Le rire, voilà une thérapie dont Fellag conseille d’user et même d’abuser. Enfant du théâtre, ce natif de Kabylie devient une star à la fin des années 1980 lorsqu’il monte sur scène pour jouer Cocktail Khorotov, une satire qui éreinte la censure pratiquée par l’ENTV, la télévision d’État. Suivra Babor l’Australie, du nom de ce mythique bateau australien qui devait accoster à Alger pour embarquer les Algériens vers le pays du kangourou où les attendaient travail, logement et belles femmes. Le succès est immédiat. Assoiffés de liberté, les Algériens découvrent avec ravissement cet humoriste qui ose parler de sexe sans tabou, raille les islamistes, flingue la sécurité militaire et qui, par-dessus tout, s’exprime dans une langue qu’ils comprennent au quart de tour. On dit que les Algériens sont des analphabètes trilingues. Pour se faire comprendre, Fellag passe de l’arabe au français et au kabyle comme on passe du coq à l’âne.

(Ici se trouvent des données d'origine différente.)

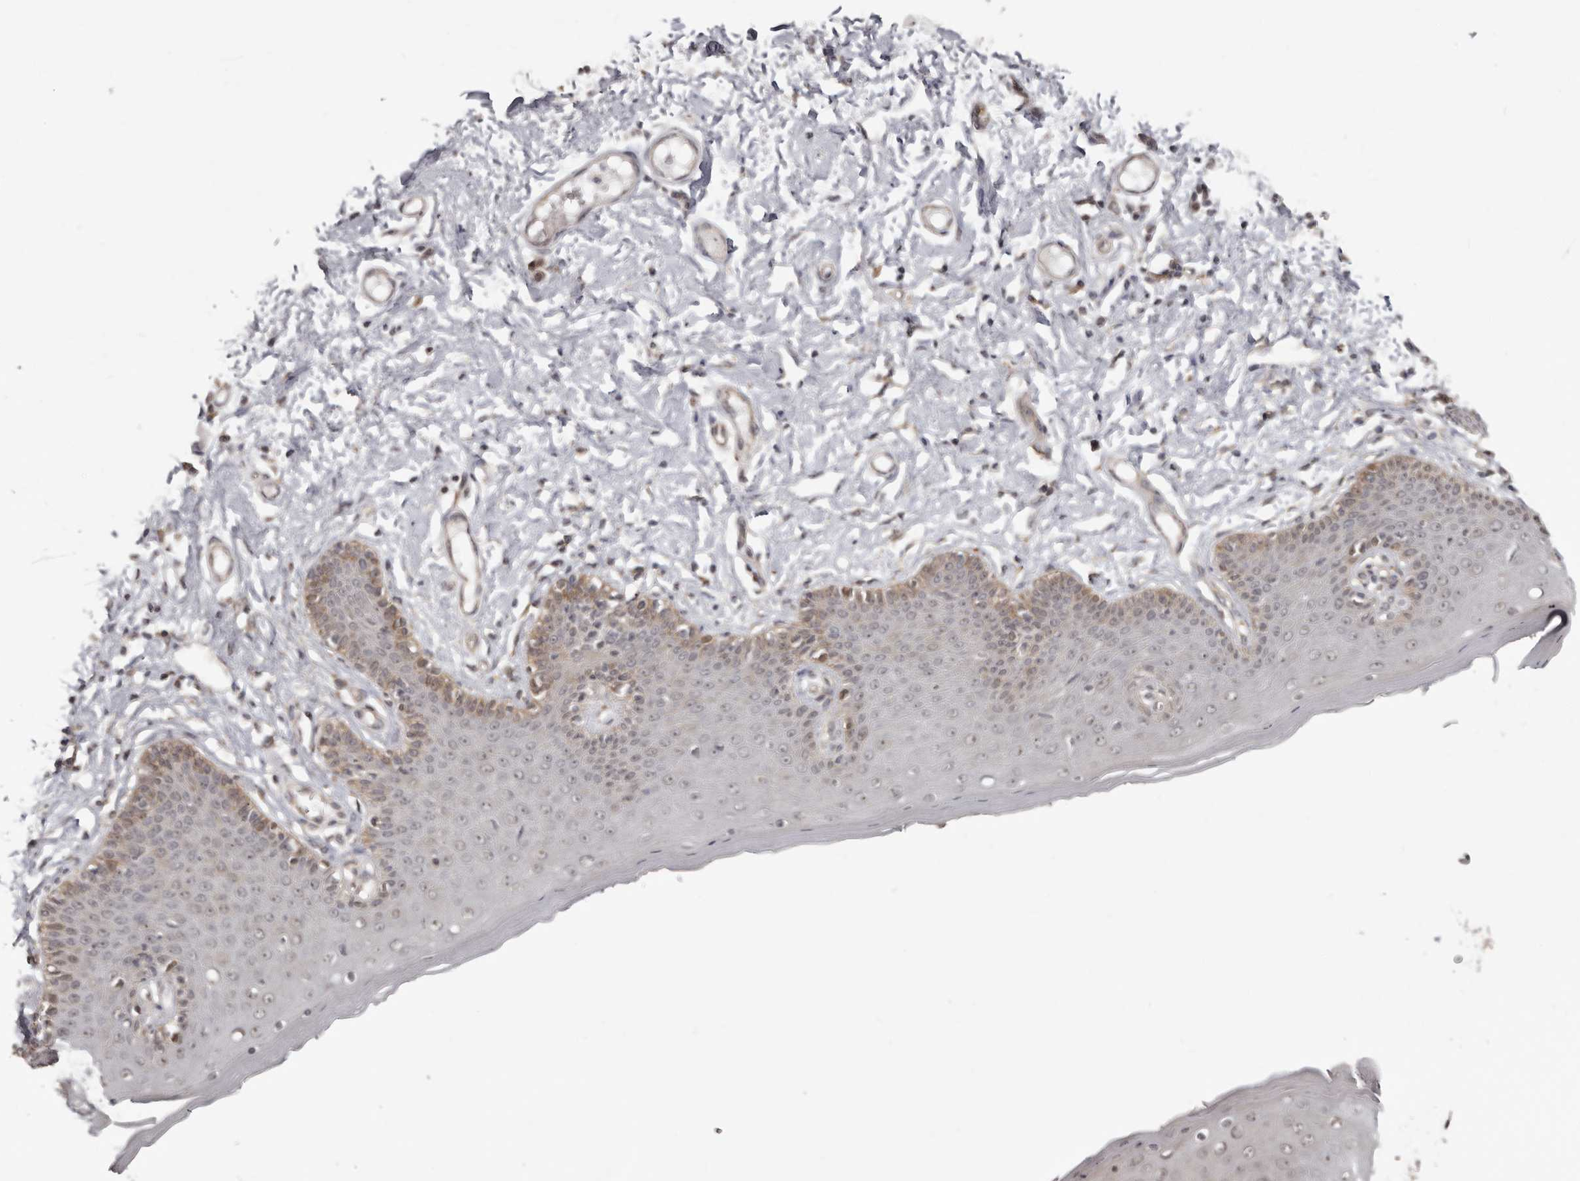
{"staining": {"intensity": "moderate", "quantity": "25%-75%", "location": "cytoplasmic/membranous,nuclear"}, "tissue": "skin", "cell_type": "Epidermal cells", "image_type": "normal", "snomed": [{"axis": "morphology", "description": "Normal tissue, NOS"}, {"axis": "topography", "description": "Vulva"}], "caption": "Protein expression analysis of normal human skin reveals moderate cytoplasmic/membranous,nuclear expression in about 25%-75% of epidermal cells. (brown staining indicates protein expression, while blue staining denotes nuclei).", "gene": "BAD", "patient": {"sex": "female", "age": 66}}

Au début des années 1990, la violence plonge le pays dans la terreur. Menacés d’extinction, les cerveaux quittent le pays par cargaisons entières. « Les islamistes nous invitaient à choisir entre la valise et le cercueil. Pour ma part, j’ai choisi de prendre ma valise. De toute façon, je n’avais plus le goût à remonter sur scène. Le pouvoir du rire n’étant plus en mesure d’inverser la situation, il fallait choisir entre l’exil ou la mort. »
En France, Fellag recommence une nouvelle vie. Il monte sur scène et parvient à se faire un nom. Sa notoriété l’ayant mis à l’abri des besoins financiers, il s’adonne à l’écriture de romans, fait des apparitions au cinéma et écrit pour les autres. « Ce n’est pas de la boulimie, précise-t-il, mais j’ai des envies organisées. En France, j’ai le luxe de pouvoir faire plusieurs choses à la fois. »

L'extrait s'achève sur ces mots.